When I looked again she was gone, but the sight was so unexpected, so utterly out-of-place, that it completely derailed the escalation of my rampage. I scoured that field for hours, but found no trace of either the princess nor the meddling moth. Eventually the farmer returned from the market, and, after shuttering the cottage's windows against the glow of active Omnilium I unmade him in his own home, but I was so put off by the entire experience that his demise proved palatable at best.

Since that day, I have yet to spot Isolda outside of the castle, but Mothra has dogged my every step. Any time I leave the keep I see her, watching me from a distance, perched among trees or chimneys, atop walls or distant hills. I hear her voice in my mind, telling me to leave Camelot and promising retribution for my crimes , and its all I can do not to run riot in response.  
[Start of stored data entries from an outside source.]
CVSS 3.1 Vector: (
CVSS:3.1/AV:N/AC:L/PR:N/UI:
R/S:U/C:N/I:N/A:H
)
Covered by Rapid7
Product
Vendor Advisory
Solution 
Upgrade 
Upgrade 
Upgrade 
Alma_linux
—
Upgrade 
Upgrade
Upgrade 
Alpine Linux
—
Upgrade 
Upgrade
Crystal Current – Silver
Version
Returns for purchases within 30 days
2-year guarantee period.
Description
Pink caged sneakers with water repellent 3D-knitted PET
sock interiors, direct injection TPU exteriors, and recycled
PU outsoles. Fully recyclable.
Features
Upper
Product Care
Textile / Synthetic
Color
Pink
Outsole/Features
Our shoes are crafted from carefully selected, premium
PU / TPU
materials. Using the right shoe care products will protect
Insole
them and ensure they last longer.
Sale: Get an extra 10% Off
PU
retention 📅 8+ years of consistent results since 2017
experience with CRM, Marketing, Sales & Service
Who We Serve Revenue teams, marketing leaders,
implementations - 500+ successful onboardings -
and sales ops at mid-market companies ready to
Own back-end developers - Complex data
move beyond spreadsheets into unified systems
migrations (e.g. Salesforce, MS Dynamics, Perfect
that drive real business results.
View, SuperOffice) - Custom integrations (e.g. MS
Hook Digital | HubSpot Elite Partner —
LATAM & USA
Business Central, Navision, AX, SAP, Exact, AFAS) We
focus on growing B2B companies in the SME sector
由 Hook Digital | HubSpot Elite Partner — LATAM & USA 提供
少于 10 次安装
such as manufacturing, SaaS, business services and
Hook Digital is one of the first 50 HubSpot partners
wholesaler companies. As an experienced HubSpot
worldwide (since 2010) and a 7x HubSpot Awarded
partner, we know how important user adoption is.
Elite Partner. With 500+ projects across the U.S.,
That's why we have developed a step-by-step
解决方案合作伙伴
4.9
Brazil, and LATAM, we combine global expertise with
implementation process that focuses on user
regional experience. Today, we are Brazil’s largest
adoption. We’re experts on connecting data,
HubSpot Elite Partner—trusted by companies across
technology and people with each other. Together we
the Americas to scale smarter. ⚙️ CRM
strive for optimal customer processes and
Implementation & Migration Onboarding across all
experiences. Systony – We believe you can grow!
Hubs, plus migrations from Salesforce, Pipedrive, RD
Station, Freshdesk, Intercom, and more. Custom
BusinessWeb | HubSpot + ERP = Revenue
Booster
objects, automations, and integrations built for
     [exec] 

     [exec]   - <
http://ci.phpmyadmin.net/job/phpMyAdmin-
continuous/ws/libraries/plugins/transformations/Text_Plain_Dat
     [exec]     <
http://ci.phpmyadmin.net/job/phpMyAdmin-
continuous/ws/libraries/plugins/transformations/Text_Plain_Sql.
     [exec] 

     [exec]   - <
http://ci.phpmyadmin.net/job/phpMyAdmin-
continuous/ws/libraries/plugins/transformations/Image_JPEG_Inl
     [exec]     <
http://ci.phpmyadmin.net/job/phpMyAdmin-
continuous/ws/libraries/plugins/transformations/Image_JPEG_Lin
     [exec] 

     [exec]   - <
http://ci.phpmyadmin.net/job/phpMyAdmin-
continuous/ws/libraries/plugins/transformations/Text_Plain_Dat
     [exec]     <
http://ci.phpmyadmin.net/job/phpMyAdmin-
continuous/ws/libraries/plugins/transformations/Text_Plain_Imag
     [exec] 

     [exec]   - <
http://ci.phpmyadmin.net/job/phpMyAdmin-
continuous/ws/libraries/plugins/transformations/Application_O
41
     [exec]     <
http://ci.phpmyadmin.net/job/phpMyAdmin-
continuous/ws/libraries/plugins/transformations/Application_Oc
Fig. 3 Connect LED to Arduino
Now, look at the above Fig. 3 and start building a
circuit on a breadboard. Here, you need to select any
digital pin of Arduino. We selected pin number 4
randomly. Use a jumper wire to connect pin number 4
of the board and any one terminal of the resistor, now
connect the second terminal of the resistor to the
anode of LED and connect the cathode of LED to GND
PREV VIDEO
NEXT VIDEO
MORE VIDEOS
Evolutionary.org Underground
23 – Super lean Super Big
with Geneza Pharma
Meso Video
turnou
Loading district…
I've not destroyed anything more nuanced than furniture, servants, and traveling strangers in weeks, and I'm at the end of my restraint. This can't go on for much longer, so it's a good thing that I don't think it will have to. If what I've heard among the taverns and travelers is to be believed, another caravan should be on the road to Shatterdun soon - which means that Chatterly's next weekly check-in should include something far interesting than the increasingly tedious game in which he tries to parse my motives, explain how difficult having to hide my crimes is making his job, and reign-in my destructive urges while I run down the ever-less-convincing list of reasons not to murder him; This time, he should have a mission that requires my talents. 
 
I expect that when I leave the valley on the Duke's next errand, Mothra will attempt to make good on her threats. When that happens, I will crush her utterly. 

After that, the mysteries posed by Isolda van Harnburg will be the only thing that stands between me and the completion of this grand work.